7. The system of claim 1, wherein the transceiver circuit comprises electronic circuitry that responds to interrogation signals from the communications device, wherein when both the electronic circuitry receives an interrogation signal from the external device and the transceiver circuit detects an ammunition discharge, the electronic circuitry causes the informational message to be emitted from the firearm.

8. The system of claim 1, wherein the transceiver circuit is actuated when the firearm is drawn from a holster.

9. The device of claim 1, wherein the barrel comprises an antenna for transmitting the informational message.

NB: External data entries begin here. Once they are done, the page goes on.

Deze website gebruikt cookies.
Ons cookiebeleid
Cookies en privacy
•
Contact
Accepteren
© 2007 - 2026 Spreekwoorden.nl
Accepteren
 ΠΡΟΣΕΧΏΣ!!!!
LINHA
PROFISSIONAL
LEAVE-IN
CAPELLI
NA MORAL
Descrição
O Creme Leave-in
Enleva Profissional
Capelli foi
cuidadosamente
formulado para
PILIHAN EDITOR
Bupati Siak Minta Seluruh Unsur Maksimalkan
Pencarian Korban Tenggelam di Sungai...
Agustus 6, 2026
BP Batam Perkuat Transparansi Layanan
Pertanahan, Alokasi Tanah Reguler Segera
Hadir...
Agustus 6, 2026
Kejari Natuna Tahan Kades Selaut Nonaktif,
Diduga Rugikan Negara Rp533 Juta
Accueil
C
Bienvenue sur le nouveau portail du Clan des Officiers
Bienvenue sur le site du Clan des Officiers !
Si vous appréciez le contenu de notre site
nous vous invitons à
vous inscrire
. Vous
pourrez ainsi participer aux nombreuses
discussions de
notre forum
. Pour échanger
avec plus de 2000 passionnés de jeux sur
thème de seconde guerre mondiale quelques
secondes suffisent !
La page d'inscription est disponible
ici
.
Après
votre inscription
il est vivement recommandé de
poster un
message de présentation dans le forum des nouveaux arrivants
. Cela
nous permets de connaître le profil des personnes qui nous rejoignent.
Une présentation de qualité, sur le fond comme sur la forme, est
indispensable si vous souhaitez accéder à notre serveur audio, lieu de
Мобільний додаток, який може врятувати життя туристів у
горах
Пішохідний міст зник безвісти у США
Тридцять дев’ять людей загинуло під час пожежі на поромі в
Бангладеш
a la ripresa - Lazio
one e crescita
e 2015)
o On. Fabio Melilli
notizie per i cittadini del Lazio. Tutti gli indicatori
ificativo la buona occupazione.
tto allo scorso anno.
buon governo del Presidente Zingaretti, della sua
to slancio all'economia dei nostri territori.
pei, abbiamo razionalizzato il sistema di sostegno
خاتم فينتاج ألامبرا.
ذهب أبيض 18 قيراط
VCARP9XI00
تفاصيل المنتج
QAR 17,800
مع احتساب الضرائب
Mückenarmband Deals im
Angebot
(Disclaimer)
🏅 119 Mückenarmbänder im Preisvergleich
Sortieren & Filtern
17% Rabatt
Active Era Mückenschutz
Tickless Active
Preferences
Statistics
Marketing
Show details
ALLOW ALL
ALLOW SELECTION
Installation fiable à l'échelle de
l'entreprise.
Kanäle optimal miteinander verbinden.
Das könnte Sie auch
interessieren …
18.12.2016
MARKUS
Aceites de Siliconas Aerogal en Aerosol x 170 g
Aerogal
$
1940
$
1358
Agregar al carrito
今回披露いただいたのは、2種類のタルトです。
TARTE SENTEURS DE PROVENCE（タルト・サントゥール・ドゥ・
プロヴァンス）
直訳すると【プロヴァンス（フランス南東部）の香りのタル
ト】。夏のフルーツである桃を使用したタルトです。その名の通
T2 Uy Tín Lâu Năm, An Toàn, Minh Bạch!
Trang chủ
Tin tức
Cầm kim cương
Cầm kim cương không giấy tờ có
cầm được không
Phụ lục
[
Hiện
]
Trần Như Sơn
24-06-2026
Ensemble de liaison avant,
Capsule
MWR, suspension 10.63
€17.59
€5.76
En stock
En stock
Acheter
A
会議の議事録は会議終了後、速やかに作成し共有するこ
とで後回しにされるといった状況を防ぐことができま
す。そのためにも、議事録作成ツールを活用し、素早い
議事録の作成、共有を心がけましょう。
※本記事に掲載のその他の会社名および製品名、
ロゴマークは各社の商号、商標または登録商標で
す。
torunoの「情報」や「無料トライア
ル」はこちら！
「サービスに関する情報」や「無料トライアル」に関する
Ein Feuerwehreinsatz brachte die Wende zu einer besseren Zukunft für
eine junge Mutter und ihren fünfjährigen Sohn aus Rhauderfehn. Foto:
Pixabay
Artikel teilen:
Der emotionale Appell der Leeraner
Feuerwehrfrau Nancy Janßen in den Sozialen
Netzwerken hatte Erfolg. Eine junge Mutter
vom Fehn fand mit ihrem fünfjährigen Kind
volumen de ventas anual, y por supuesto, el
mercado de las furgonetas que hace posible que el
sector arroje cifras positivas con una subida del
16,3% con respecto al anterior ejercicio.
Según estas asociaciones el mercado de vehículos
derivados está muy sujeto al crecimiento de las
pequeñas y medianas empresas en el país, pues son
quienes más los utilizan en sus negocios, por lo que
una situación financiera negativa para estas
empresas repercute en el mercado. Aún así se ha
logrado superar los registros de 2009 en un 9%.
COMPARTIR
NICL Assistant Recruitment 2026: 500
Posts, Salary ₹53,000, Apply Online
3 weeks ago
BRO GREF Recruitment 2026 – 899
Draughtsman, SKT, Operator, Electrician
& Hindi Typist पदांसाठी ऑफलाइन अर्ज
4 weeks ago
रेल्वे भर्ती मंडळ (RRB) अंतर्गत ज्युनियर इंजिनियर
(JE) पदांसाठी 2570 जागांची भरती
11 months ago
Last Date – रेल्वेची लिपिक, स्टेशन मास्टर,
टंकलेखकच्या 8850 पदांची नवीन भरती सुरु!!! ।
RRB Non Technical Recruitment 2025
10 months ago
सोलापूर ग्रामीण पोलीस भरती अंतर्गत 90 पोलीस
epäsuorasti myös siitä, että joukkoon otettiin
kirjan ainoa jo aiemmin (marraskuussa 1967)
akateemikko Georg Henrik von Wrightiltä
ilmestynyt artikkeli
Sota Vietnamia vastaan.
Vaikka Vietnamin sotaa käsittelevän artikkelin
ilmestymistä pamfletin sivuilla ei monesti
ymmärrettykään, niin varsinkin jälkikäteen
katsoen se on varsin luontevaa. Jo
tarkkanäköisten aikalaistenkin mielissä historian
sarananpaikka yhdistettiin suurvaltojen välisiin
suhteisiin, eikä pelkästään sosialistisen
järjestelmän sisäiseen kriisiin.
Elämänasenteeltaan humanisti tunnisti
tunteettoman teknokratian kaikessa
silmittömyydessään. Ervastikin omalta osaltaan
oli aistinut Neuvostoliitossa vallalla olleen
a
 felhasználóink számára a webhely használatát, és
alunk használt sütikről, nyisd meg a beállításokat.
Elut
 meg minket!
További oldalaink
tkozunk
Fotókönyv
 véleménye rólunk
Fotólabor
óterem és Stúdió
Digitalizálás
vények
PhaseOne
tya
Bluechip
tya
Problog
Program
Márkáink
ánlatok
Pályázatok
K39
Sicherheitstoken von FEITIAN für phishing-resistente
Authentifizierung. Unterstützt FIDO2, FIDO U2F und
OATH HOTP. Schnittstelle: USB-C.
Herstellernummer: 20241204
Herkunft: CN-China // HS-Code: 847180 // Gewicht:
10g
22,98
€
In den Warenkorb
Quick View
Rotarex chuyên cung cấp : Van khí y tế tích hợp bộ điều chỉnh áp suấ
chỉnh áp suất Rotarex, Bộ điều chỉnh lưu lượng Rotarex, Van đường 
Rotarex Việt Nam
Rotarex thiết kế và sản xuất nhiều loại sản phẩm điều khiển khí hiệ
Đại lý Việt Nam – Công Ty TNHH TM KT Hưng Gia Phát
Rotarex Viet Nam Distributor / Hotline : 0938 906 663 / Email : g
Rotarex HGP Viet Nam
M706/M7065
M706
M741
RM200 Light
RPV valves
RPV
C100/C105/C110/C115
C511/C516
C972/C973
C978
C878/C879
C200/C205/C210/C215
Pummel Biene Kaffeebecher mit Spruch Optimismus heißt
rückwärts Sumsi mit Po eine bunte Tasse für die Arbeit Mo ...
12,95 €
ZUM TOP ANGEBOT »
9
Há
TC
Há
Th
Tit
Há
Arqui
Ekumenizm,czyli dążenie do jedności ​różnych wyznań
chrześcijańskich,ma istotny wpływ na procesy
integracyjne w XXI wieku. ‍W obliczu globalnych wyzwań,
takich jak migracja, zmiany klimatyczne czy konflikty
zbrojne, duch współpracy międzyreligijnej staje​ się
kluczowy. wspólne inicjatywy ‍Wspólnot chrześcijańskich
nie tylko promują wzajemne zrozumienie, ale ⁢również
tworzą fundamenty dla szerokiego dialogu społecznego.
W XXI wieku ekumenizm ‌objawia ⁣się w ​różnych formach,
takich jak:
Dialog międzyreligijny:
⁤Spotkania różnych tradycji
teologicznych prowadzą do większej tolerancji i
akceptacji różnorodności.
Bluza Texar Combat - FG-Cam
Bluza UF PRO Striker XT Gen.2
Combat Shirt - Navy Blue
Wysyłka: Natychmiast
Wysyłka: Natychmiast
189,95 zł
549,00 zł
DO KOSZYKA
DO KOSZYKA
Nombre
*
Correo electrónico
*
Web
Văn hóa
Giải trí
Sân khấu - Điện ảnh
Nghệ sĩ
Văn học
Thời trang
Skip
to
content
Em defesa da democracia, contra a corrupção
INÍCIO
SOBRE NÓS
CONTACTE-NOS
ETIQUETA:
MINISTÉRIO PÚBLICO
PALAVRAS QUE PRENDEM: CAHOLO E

10. A gunshot detecting system, comprising:

a. firearm comprising a transceiver circuit, wherein the transceiver circuit is actuated when an ammunition round is discharged by the firearm, wherein discharge is detected by detecting the actuation of a firearm component selected from the group consisting of the firing pin, a hammer, a slide, and a cylinder; and

b. a communications device comprising at least a geographic location sensor;

wherein when the electromagnetic signal is emitted from the firearm, the communication device causes an informational message comprising at least geographical information to be broadcast.

11. (canceled)

12. The system of claim 11, wherein the transceiver circuit comprises an ammunition discharge detector and an RF transmitter.

13. (canceled)

14. The system of claim 10, wherein the transceiver circuit comprises a circuit that transmits upon receiving an interrogation by an external device, further wherein the transceiver circuit changes state when the discharge of the ammunition round is detected.

15. The system of claim 10, wherein the informational message changes as the geographic location sensor detects changes in geographic location.

16. The system of claim 1, wherein the informational message comprises firearm identification information.